[Electronics engineering source data]
------------

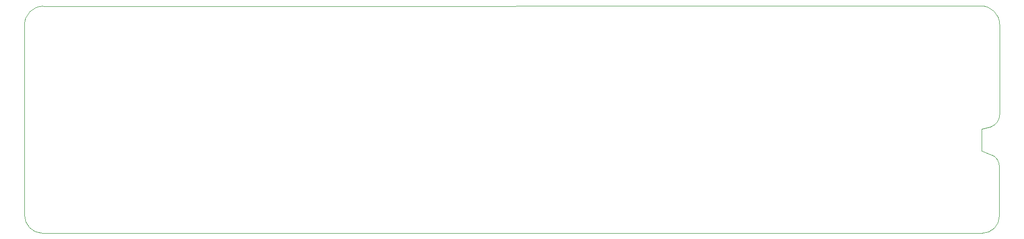
<source format=gm1>
%TF.GenerationSoftware,KiCad,Pcbnew,(5.1.6-0)*%
%TF.CreationDate,2023-03-06T10:11:25+01:00*%
%TF.ProjectId,A500KB,41353030-4b42-42e6-9b69-6361645f7063,3*%
%TF.SameCoordinates,Original*%
%TF.FileFunction,Profile,NP*%
%FSLAX46Y46*%
G04 Gerber Fmt 4.6, Leading zero omitted, Abs format (unit mm)*
G04 Created by KiCad (PCBNEW (5.1.6-0)) date 2023-03-06 10:11:25*
%MOMM*%
%LPD*%
G01*
G04 APERTURE LIST*
%TA.AperFunction,Profile*%
%ADD10C,0.050000*%
%TD*%
G04 APERTURE END LIST*
D10*
X472201200Y-259270579D02*
G75*
G02*
X469265000Y-262191500I-2936200J15319D01*
G01*
X305677847Y-262188431D02*
G75*
G02*
X302704500Y-259080000I138153J3108431D01*
G01*
X305677847Y-262188431D02*
X469265000Y-262191500D01*
X302700000Y-236220000D02*
X302704500Y-259080000D01*
X469158320Y-244050820D02*
X469158320Y-247898920D01*
X471007677Y-248626102D02*
X469158320Y-247898920D01*
X470787706Y-243666560D02*
X469158320Y-244050820D01*
X471007677Y-248626102D02*
G75*
G02*
X472203780Y-250583700I-1003897J-1957598D01*
G01*
X472258460Y-241566560D02*
G75*
G02*
X470787706Y-243666560I-2234608J0D01*
G01*
X472203780Y-250583700D02*
X472201200Y-259270579D01*
X469008460Y-222666560D02*
G75*
G02*
X472258460Y-225916560I0J-3250000D01*
G01*
X302700000Y-225950000D02*
G75*
G02*
X305950000Y-222700000I3250000J0D01*
G01*
X302700000Y-225950000D02*
X302700000Y-236220000D01*
X469008460Y-222666560D02*
X305950000Y-222700000D01*
X472258460Y-241566560D02*
X472258460Y-225916560D01*
M02*

</source>
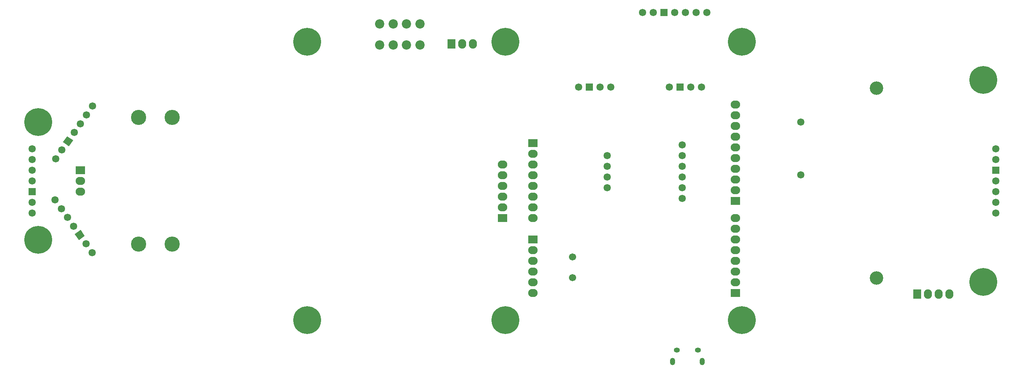
<source format=gbs>
G04 #@! TF.FileFunction,Soldermask,Bot*
%FSLAX46Y46*%
G04 Gerber Fmt 4.6, Leading zero omitted, Abs format (unit mm)*
G04 Created by KiCad (PCBNEW 4.0.4+dfsg1-stable) date Thu Jun  8 13:27:36 2017*
%MOMM*%
%LPD*%
G01*
G04 APERTURE LIST*
%ADD10C,0.100000*%
%ADD11R,2.232000X1.927200*%
%ADD12O,2.232000X1.927200*%
%ADD13C,1.724000*%
%ADD14R,1.724000X1.724000*%
%ADD15C,3.200000*%
%ADD16R,1.927200X2.232000*%
%ADD17O,1.927200X2.232000*%
%ADD18O,1.450000X1.150000*%
%ADD19O,1.200000X1.750000*%
%ADD20C,3.600000*%
%ADD21C,6.600000*%
%ADD22C,1.701140*%
%ADD23C,2.200000*%
G04 APERTURE END LIST*
D10*
D11*
X160758000Y-87510000D03*
D12*
X160758000Y-90050000D03*
X160758000Y-92590000D03*
X160758000Y-95130000D03*
X160758000Y-97670000D03*
X160758000Y-100210000D03*
X160758000Y-102750000D03*
X160758000Y-105290000D03*
D11*
X160758000Y-110390000D03*
D12*
X160758000Y-112930000D03*
X160758000Y-115470000D03*
X160758000Y-118010000D03*
X160758000Y-120550000D03*
X160758000Y-123090000D03*
D11*
X208758000Y-101270000D03*
D12*
X208758000Y-98730000D03*
X208758000Y-96190000D03*
X208758000Y-93650000D03*
X208758000Y-91110000D03*
X208758000Y-88570000D03*
X208758000Y-86030000D03*
X208758000Y-83490000D03*
X208758000Y-80950000D03*
X208758000Y-78410000D03*
D11*
X208758000Y-123110000D03*
D12*
X208758000Y-120570000D03*
X208758000Y-118030000D03*
X208758000Y-115490000D03*
X208758000Y-112950000D03*
X208758000Y-110410000D03*
X208758000Y-107870000D03*
X208758000Y-105330000D03*
D13*
X193108000Y-74200000D03*
D14*
X195648000Y-74200000D03*
D13*
X198188000Y-74200000D03*
X200728000Y-74200000D03*
X171608000Y-74250000D03*
D14*
X174148000Y-74250000D03*
D13*
X176688000Y-74250000D03*
X179228000Y-74250000D03*
X178368000Y-95570000D03*
X178368000Y-93030000D03*
X196148000Y-95570000D03*
X196148000Y-93030000D03*
X196148000Y-98110000D03*
X196148000Y-100650000D03*
X196148000Y-90490000D03*
X196148000Y-87950000D03*
X178368000Y-90490000D03*
X178368000Y-98110000D03*
X42000000Y-104080000D03*
X42000000Y-101540000D03*
D14*
X42000000Y-99000000D03*
D13*
X42000000Y-96460000D03*
X42000000Y-93920000D03*
X42000000Y-91380000D03*
X42000000Y-88840000D03*
X56241305Y-113483877D03*
X54784421Y-111403231D03*
D10*
G36*
X53539223Y-108122053D02*
X54528069Y-109534271D01*
X53115851Y-110523117D01*
X52127005Y-109110899D01*
X53539223Y-108122053D01*
X53539223Y-108122053D01*
G37*
D13*
X51870653Y-107241938D03*
X50413768Y-105161292D03*
X48956884Y-103080646D03*
X47500000Y-101000000D03*
X47629348Y-91241939D03*
X49086232Y-89161293D03*
D10*
G36*
X51743648Y-86868961D02*
X50754802Y-88281179D01*
X49342584Y-87292333D01*
X50331430Y-85880115D01*
X51743648Y-86868961D01*
X51743648Y-86868961D01*
G37*
D13*
X52000000Y-85000000D03*
X53456885Y-82919354D03*
X54913769Y-80838708D03*
X56370653Y-78758062D03*
X186740000Y-56500000D03*
X189280000Y-56500000D03*
D14*
X191820000Y-56500000D03*
D13*
X194360000Y-56500000D03*
X196900000Y-56500000D03*
X199440000Y-56500000D03*
X201980000Y-56500000D03*
X270500000Y-88880000D03*
X270500000Y-91420000D03*
D14*
X270500000Y-93960000D03*
D13*
X270500000Y-96500000D03*
X270500000Y-99040000D03*
X270500000Y-101580000D03*
X270500000Y-104120000D03*
X224220000Y-95020000D03*
X224220000Y-82520000D03*
D15*
X242220000Y-119520000D03*
X242220000Y-74520000D03*
D16*
X141478000Y-64008000D03*
D17*
X144018000Y-64008000D03*
X146558000Y-64008000D03*
D11*
X53500000Y-93960000D03*
D12*
X53500000Y-96500000D03*
X53500000Y-99040000D03*
D18*
X194857100Y-136613460D03*
X199857100Y-136613460D03*
D19*
X193857100Y-139313460D03*
X200857100Y-139313460D03*
D11*
X153518000Y-105300000D03*
D12*
X153518000Y-102760000D03*
X153518000Y-100220000D03*
X153518000Y-97680000D03*
X153518000Y-95140000D03*
X153518000Y-92600000D03*
D20*
X75250000Y-81450000D03*
X67250000Y-81450000D03*
X75250000Y-111450000D03*
X67250000Y-111450000D03*
D16*
X251846979Y-123304249D03*
D17*
X254386979Y-123304249D03*
X256926979Y-123304249D03*
X259466979Y-123304249D03*
D21*
X43500000Y-110500000D03*
X43500000Y-82500000D03*
D22*
X170118000Y-114559060D03*
X170118000Y-119440940D03*
D23*
X124410000Y-59262000D03*
X127610000Y-59262000D03*
X130810000Y-59262000D03*
X134010000Y-59262000D03*
X124410000Y-64262000D03*
X127610000Y-64262000D03*
X130810000Y-64262000D03*
X134010000Y-64262000D03*
D21*
X267500000Y-120500000D03*
X267500000Y-72500000D03*
X107250000Y-129500000D03*
X107250000Y-63500000D03*
X210250000Y-129500000D03*
X210250000Y-63500000D03*
X154250000Y-129500000D03*
X154250000Y-63500000D03*
M02*

</source>
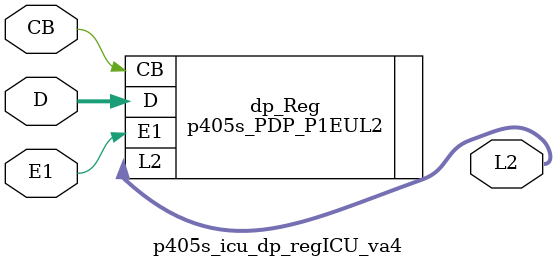
<source format=v>
module p405s_icu_dp_regICU_va4(
                     CB,
                     D,
                     E1,
                     L2
                    );

    input CB; 
    input [0:31] D; 
    input  E1; 
    output [0:31] L2; 

p405s_PDP_P1EUL2
 #(32, 1, 1, 1, 2, 0 ) dp_Reg (
                                         .CB  (CB),
                                         .D   (D),
                                         .E1  (E1),
                                         .L2  (L2)
                                         );

endmodule

</source>
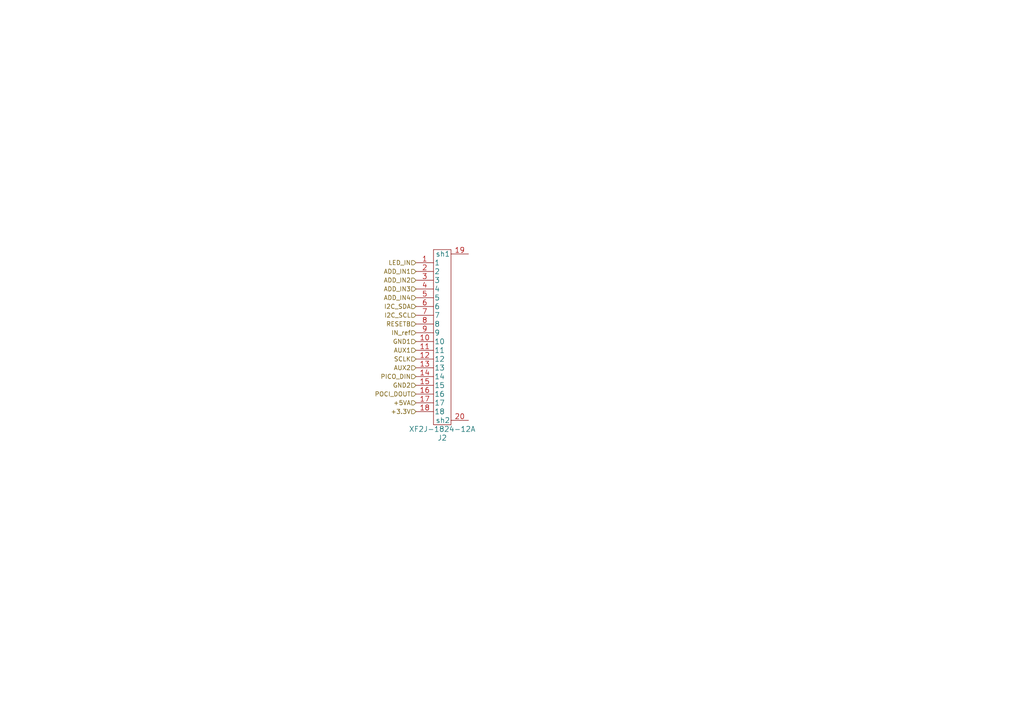
<source format=kicad_sch>
(kicad_sch (version 20230121) (generator eeschema)

  (uuid 7604d4cc-2d8d-4a2c-ab22-5a41556f1f33)

  (paper "A4")

  


  (hierarchical_label "I2C_SDA" (shape input) (at 120.65 88.9 180) (fields_autoplaced)
    (effects (font (size 1.27 1.27)) (justify right))
    (uuid 01fe9066-06f2-4d38-9edc-65ac9fe40699)
  )
  (hierarchical_label "PICO_DIN" (shape input) (at 120.65 109.22 180) (fields_autoplaced)
    (effects (font (size 1.27 1.27)) (justify right))
    (uuid 12975dc5-881c-4e9f-86f4-2e7d927f0d26)
  )
  (hierarchical_label "AUX1" (shape input) (at 120.65 101.6 180) (fields_autoplaced)
    (effects (font (size 1.27 1.27)) (justify right))
    (uuid 16765da1-e172-4515-b722-6456caea563d)
  )
  (hierarchical_label "GND1" (shape input) (at 120.65 99.06 180) (fields_autoplaced)
    (effects (font (size 1.27 1.27)) (justify right))
    (uuid 311679b7-1258-497f-9f67-9655cbd4a213)
  )
  (hierarchical_label "+5VA" (shape input) (at 120.65 116.84 180) (fields_autoplaced)
    (effects (font (size 1.27 1.27)) (justify right))
    (uuid 602b19b9-2221-4bf6-b387-e3e988460ad2)
  )
  (hierarchical_label "SCLK" (shape input) (at 120.65 104.14 180) (fields_autoplaced)
    (effects (font (size 1.27 1.27)) (justify right))
    (uuid 62bacc66-4a93-48ff-a767-5bff686e7a70)
  )
  (hierarchical_label "ADD_IN1" (shape input) (at 120.65 78.74 180) (fields_autoplaced)
    (effects (font (size 1.27 1.27)) (justify right))
    (uuid 7c96c6ae-0d6c-452c-95c4-1c474f70bcca)
  )
  (hierarchical_label "+3.3V" (shape input) (at 120.65 119.38 180) (fields_autoplaced)
    (effects (font (size 1.27 1.27)) (justify right))
    (uuid 8614b05b-1e32-4953-b15f-3440e73386cd)
  )
  (hierarchical_label "LED_IN" (shape input) (at 120.65 76.2 180) (fields_autoplaced)
    (effects (font (size 1.27 1.27)) (justify right))
    (uuid 899ac65a-cdb4-4582-b05f-df57bfc7a745)
  )
  (hierarchical_label "RESETB" (shape input) (at 120.65 93.98 180) (fields_autoplaced)
    (effects (font (size 1.27 1.27)) (justify right))
    (uuid 987c34cf-cd2c-4353-9084-afae0a53e1d1)
  )
  (hierarchical_label "POCI_DOUT" (shape input) (at 120.65 114.3 180) (fields_autoplaced)
    (effects (font (size 1.27 1.27)) (justify right))
    (uuid a8aa2c2f-b0a8-450e-a419-1611302ff017)
  )
  (hierarchical_label "ADD_IN2" (shape input) (at 120.65 81.28 180) (fields_autoplaced)
    (effects (font (size 1.27 1.27)) (justify right))
    (uuid b84f9159-5fd4-4928-827b-b8debf6f338e)
  )
  (hierarchical_label "GND2" (shape input) (at 120.65 111.76 180) (fields_autoplaced)
    (effects (font (size 1.27 1.27)) (justify right))
    (uuid bceb52db-c21b-4a60-a7a4-a9019f9ba9a5)
  )
  (hierarchical_label "ADD_IN3" (shape input) (at 120.65 83.82 180) (fields_autoplaced)
    (effects (font (size 1.27 1.27)) (justify right))
    (uuid c6bf60fb-8886-45d6-b2c5-90c33cea251d)
  )
  (hierarchical_label "I2C_SCL" (shape input) (at 120.65 91.44 180) (fields_autoplaced)
    (effects (font (size 1.27 1.27)) (justify right))
    (uuid c9334efb-9ff5-40fb-a034-040a6f06abe8)
  )
  (hierarchical_label "AUX2" (shape input) (at 120.65 106.68 180) (fields_autoplaced)
    (effects (font (size 1.27 1.27)) (justify right))
    (uuid dacc885e-b256-4531-a03f-3241f14d1145)
  )
  (hierarchical_label "ADD_IN4" (shape input) (at 120.65 86.36 180) (fields_autoplaced)
    (effects (font (size 1.27 1.27)) (justify right))
    (uuid daf798cb-7f62-4fed-97f6-831d08bbce46)
  )
  (hierarchical_label "IN_ref" (shape input) (at 120.65 96.52 180) (fields_autoplaced)
    (effects (font (size 1.27 1.27)) (justify right))
    (uuid fb858711-9a77-40ab-ac57-5e520013e00f)
  )

  (symbol (lib_id "00_custom:XF2J-1824-12A") (at 120.65 76.2 0) (unit 1)
    (in_bom yes) (on_board yes) (dnp no)
    (uuid 360bc5f5-2345-42f3-bdb1-8608fef70543)
    (property "Reference" "J2" (at 128.27 127 0)
      (effects (font (size 1.524 1.524)))
    )
    (property "Value" "XF2J-1824-12A" (at 128.27 124.46 0)
      (effects (font (size 1.524 1.524)))
    )
    (property "Footprint" "00_custom-footprints:XF2J-1824-12A" (at 139.7 132.08 0)
      (effects (font (size 1.524 1.524)) hide)
    )
    (property "Datasheet" "" (at 120.65 76.2 0)
      (effects (font (size 1.524 1.524)))
    )
    (pin "1" (uuid 38c8792a-fefc-449a-b320-a440cbc4e264))
    (pin "10" (uuid 88f6328f-301a-40d1-b90a-fc88cb57de5b))
    (pin "11" (uuid 25bd6860-2181-43a7-a598-c14ae306150d))
    (pin "12" (uuid 498e4511-9620-4636-8ef7-bb6376bcd3b2))
    (pin "13" (uuid 20e75c2f-aaee-461d-8818-d5f447327c5d))
    (pin "14" (uuid 975b7f59-eda1-4c6d-a48d-d3bfe52f700c))
    (pin "15" (uuid 39774139-b715-43a6-b9c2-f467c5530236))
    (pin "16" (uuid 6c220b5b-239d-4b33-8d76-2d0ec6759e30))
    (pin "17" (uuid 6483b7c5-18f8-4c4e-acb9-ac2b6e067222))
    (pin "18" (uuid 0265b5d4-9e12-415e-8ce2-26ed25b2a18d))
    (pin "19" (uuid 8bec7b94-4f9e-4740-bbac-3bade5887d1c))
    (pin "2" (uuid 89dbb22b-cf5a-4476-8693-f6d4acbe36f1))
    (pin "20" (uuid 8114c064-036f-4316-af2e-af2d201579d0))
    (pin "3" (uuid 13d50499-b216-4631-82a7-41b05e7c973f))
    (pin "4" (uuid 2f122f17-a754-4772-a958-33ed49fddaef))
    (pin "5" (uuid eb19b30a-4f3f-485c-97a1-f92b9426641c))
    (pin "6" (uuid 9d5e11bc-6625-4d61-a731-604eb102be83))
    (pin "7" (uuid f176f362-7109-441a-b17d-9d4842890e8e))
    (pin "8" (uuid 6e5ab291-8929-4ade-b28a-b2213a32e7df))
    (pin "9" (uuid d267f6c9-349b-4362-991f-40aa56d3254c))
    (instances
      (project "clvHd_master_pico"
        (path "/414d9a1a-4e4c-4e58-bb36-2ee89ab648ee"
          (reference "J2") (unit 1)
        )
        (path "/414d9a1a-4e4c-4e58-bb36-2ee89ab648ee/a09af02d-98f4-4ab2-9d06-1294b71df215"
          (reference "J1") (unit 1)
        )
      )
      (project "ads1293_logic_add"
        (path "/9527f136-ca0d-4c69-ac63-8b6ea5a1016c/77f71b94-5b9e-4637-bdfb-2870804ef555"
          (reference "J1") (unit 1)
        )
      )
      (project "clvHd_master_teensy41"
        (path "/96967913-6ef1-489a-a725-ff0b6a23f183/8a395518-d91e-4f9a-99b0-6ff4752124fe"
          (reference "J1") (unit 1)
        )
      )
      (project "hc32l110"
        (path "/e128d549-8cbc-4e55-b250-e367d2f4662f/1f047aad-1d8d-481d-9898-1889ad70994f"
          (reference "J1") (unit 1)
        )
      )
    )
  )
)

</source>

------------

| Task requirements |
Copy the records above exactly, beginning at the line that contains "X50413768Y-105161292D03*" and stopping after the line that contains "X53456885Y-82919354D03*".

| Solution to this exercise |
X50413768Y-105161292D03*
X48956884Y-103080646D03*
X47500000Y-101000000D03*
X47629348Y-91241939D03*
X49086232Y-89161293D03*
D10*
G36*
X51743648Y-86868961D02*
X50754802Y-88281179D01*
X49342584Y-87292333D01*
X50331430Y-85880115D01*
X51743648Y-86868961D01*
X51743648Y-86868961D01*
G37*
D13*
X52000000Y-85000000D03*
X53456885Y-82919354D03*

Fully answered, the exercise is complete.